OpenGL eye coordinates are defined as follows:
- The viewpoint is at the origin
- The view direction is down the negative Z axis
- Positive Y is up
- Positive X is to the right
For geometry to be visible in a standard perspecive projection it must lie somewhere along the negative Z axis.
When you multiply an object bythe ModelView matrix it ends up in eye coordinates, which meets all 4 of the above requirements. This is why we don't move the camera, rather the world around the camera.
Think of eye coordinates as "what the camera sees". This is what the eye coordinate space looks like, it is the camera multiplied by the view matrix.
The Projection Transformation
OpenGL multiplies eye coordinates by the projection matrix to produce clip coordinates. The projection matrix defines the size and shape of the view volume, and therefore determines the portion of eye coordinates that will be visible or invisible.
Typically applications create a perspecive projection or a parallel projection. The proper name a parallel projection is orthographic projection
Here is an example of looking at two objects from the exact same position with the exact same orientation. The only difference is one is looking with perspective, the other is looking orthographic:
This is how the respective cameras see the world:
OpenGL clips primitives that lie outside the view volume in clip coordinate space. A clip coordinate vertex is within the viw volume if it's x, y and z values are all within the -w to w space.
Wow that makes no sense! Don't worry, this is one of those things OpenGL does automatically for you! You will never have to concern yourself with the implementation of this step.
You will configure clip coordinates using the
Basically, OpenGL ignores any geometry outside the view volume, (se the green sphere in the above picture)
OpenGL divides clip coordinate (x, y and z) values by the clip-coordinate w value to produce noramlized device coordinates (NDC). As with clipping, OpenGL will do this automatically for you (provided you have a projection matrix in place). If you have an orthographics projection matrix, nothing really happens here.
For perspective projections, the perspective division step effectivley shrinks distant geometry and expands near geometry.
Remember, NDC space goes from -1 to +1 on all axis.
Normalized Device Coordinates
In normalized device coordinate space all vertex values lie withing the -1 to +1 range. In previous coordinate systems, they could have been anywhere!

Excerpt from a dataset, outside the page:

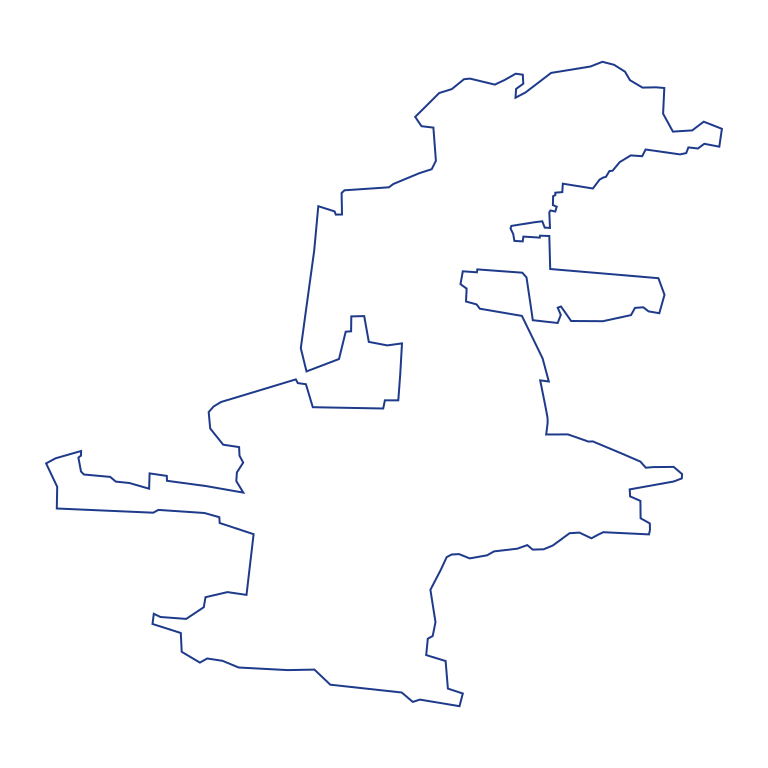 the district of Shakhrisabz city, Kashkadarya, Uzbekistan
{"feature_id": "79887680B15767509154771", "entity_name": "Shakhrisabz city", "entity_type": "district", "adm_level": 2, "iso_a3": "UZB", "parent_name": "Uzbekistan", "parent_adm1": "Kashkadarya", "projection": "equal_earth", "projection_center": [66.838, 39.072], "detail": "fine", "context": "isolated", "style": "outline", "palette": "blue", "viewbox_px": 768, "rotation_deg": 0, "n_neighbors": 0, "source": "geoboundaries", "source_scale": "gbopen_adm2", "svg_char_len": 2953}
<svg xmlns="http://www.w3.org/2000/svg" viewBox="0 0 768 768"><path d="M306.3,307.9L300.8,348.2L306.5,371.4L339.0,359.0L345.7,331.7L351.1,331.3L351.3,316.4L364.2,316.1L368.8,341.9L387.3,345.4L402.0,343.4L400.2,374.7L398.3,400.3L384.9,400.3L383.2,408.5L312.8,407.2L305.9,384.2L297.8,383.1L295.8,379.4L221.0,402.0L213.6,406.5L208.7,412.1L210.2,428.5L223.2,444.7L239.1,447.1L239.5,455.7L243.2,462.6L236.9,472.4L236.3,481.1L243.3,492.6L206.3,486.1L167.0,480.8L166.8,475.9L149.6,473.4L149.1,488.7L129.3,483.0L115.8,481.6L110.2,476.9L83.9,474.5L81.0,471.5L78.4,457.6L81.0,455.6L81.1,451.0L55.6,458.3L46.1,463.4L57.2,486.8L56.8,508.5L153.3,512.7L158.4,509.9L204.4,513.0L219.3,517.2L219.7,523.0L253.6,534.2L246.5,594.9L227.5,592.1L205.5,597.2L203.8,607.2L186.2,618.9L160.5,617.0L153.8,613.8L152.5,624.0L180.8,633.0L181.7,651.8L199.9,662.6L207.2,658.5L222.5,660.8L238.6,667.5L287.6,670.1L314.4,669.6L330.3,684.7L401.7,692.5L412.8,701.9L419.9,699.6L459.5,706.2L462.8,693.5L447.9,688.6L445.6,661.0L426.2,655.1L427.8,638.7L432.7,636.0L435.5,622.2L430.4,589.8L440.8,569.8L446.7,557.1L451.7,554.5L459.0,554.1L469.7,558.4L487.1,555.3L494.0,551.4L517.2,548.7L527.3,545.1L532.7,549.6L543.6,549.3L552.8,545.5L569.6,533.2L579.4,532.6L591.4,538.3L597.9,534.8L603.3,532.2L649.0,534.4L650.0,529.7L649.8,523.4L640.6,518.3L640.4,500.9L630.1,496.4L629.7,489.4L673.7,481.5L681.8,478.4L682.1,474.1L673.7,466.9L653.4,467.1L645.8,467.7L640.4,461.6L624.0,454.5L592.8,441.4L588.5,441.6L567.9,434.4L546.2,434.5L547.6,423.1L547.6,418.9L547.2,415.8L545.3,405.8L540.2,380.4L543.0,380.7L548.8,381.5L542.6,358.4L521.9,315.9L479.8,308.7L476.6,304.4L466.0,301.5L466.5,291.6L466.6,288.6L460.5,284.2L462.8,271.3L476.9,272.3L477.3,269.4L522.3,272.7L526.5,277.4L530.6,305.0L532.8,320.2L557.7,323.0L560.7,315.1L560.8,314.9L557.7,307.7L561.0,306.5L570.2,319.7L571.1,321.0L572.9,321.0L602.9,321.2L631.0,315.1L635.0,307.9L643.3,307.3L648.6,311.4L659.3,313.2L664.5,294.8L658.4,278.2L550.2,269.0L549.3,236.0L540.0,235.7L539.8,237.6L523.4,236.6L522.7,241.4L514.4,240.9L513.2,234.0L510.5,228.4L511.4,225.9L535.5,222.1L542.3,221.3L544.7,227.6L550.0,227.9L549.3,212.4L550.4,210.5L555.3,211.5L556.7,206.7L552.9,205.1L553.1,196.2L555.3,195.1L555.3,192.7L562.3,192.1L562.8,183.7L592.9,188.5L599.6,179.6L603.3,177.5L605.9,176.9L609.4,171.1L612.6,170.7L619.7,162.1L630.8,155.4L642.2,156.2L645.6,149.5L680.0,154.4L686.2,153.1L688.4,147.4L697.9,148.5L704.3,143.8L719.3,146.7L721.9,128.8L703.7,121.7L692.2,130.4L672.9,131.6L663.1,113.7L664.3,88.0L655.9,87.3L642.5,87.6L630.0,80.2L625.0,71.7L614.1,64.8L602.4,61.8L590.5,66.5L551.1,72.9L525.6,92.4L515.5,97.7L516.1,88.9L523.3,83.7L522.8,74.7L515.7,73.7L504.8,79.9L494.8,84.6L470.0,78.6L464.0,79.2L451.8,89.1L439.2,93.0L415.2,116.9L421.5,126.2L433.4,127.6L435.9,160.8L431.7,169.2L419.3,173.2L393.3,184.0L388.9,187.3L344.5,190.3L341.6,193.0L342.0,214.5L335.8,214.6L334.6,211.4L318.3,206.2L314.2,250.6L306.3,307.9Z" fill="none" stroke="#1e3a8a" stroke-width="2"/></svg>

OpenGL performs no calulations in NDC space, it's simply a coordinate system that exists between the perspective division and the viewport transformation to window coordinates.
The Viewport Transform
The viewport transformation is the final stage of the transformation pipeline. It's a scale and translation that maps the -1 to +1 NDC cube into X / Y window coordinates. Technically this stage also modifies the Z value to be within an acceptable range of the Z-Buffer, which we will talk about later.
Again, this happens automatically, you have some control using the
GL.Viewport function, which we will discuss later.
Window coordinates have their x, y origin in the bottom-left corner of the window. Window z values extend the Z-Buffer.
Programmers often make the mistake of assuming that window coordinates are integers (because hey, a window is rendered as pixels). This is not the case. OpenGL window coordinates are actualy floating point values, vertices can exist in sub-pixel locations. This is essential for correct rastirezation and effective anti-aliasing.
This is the part of the pipeline where a picture is finally rendered to your window, we are now done with the pipeline.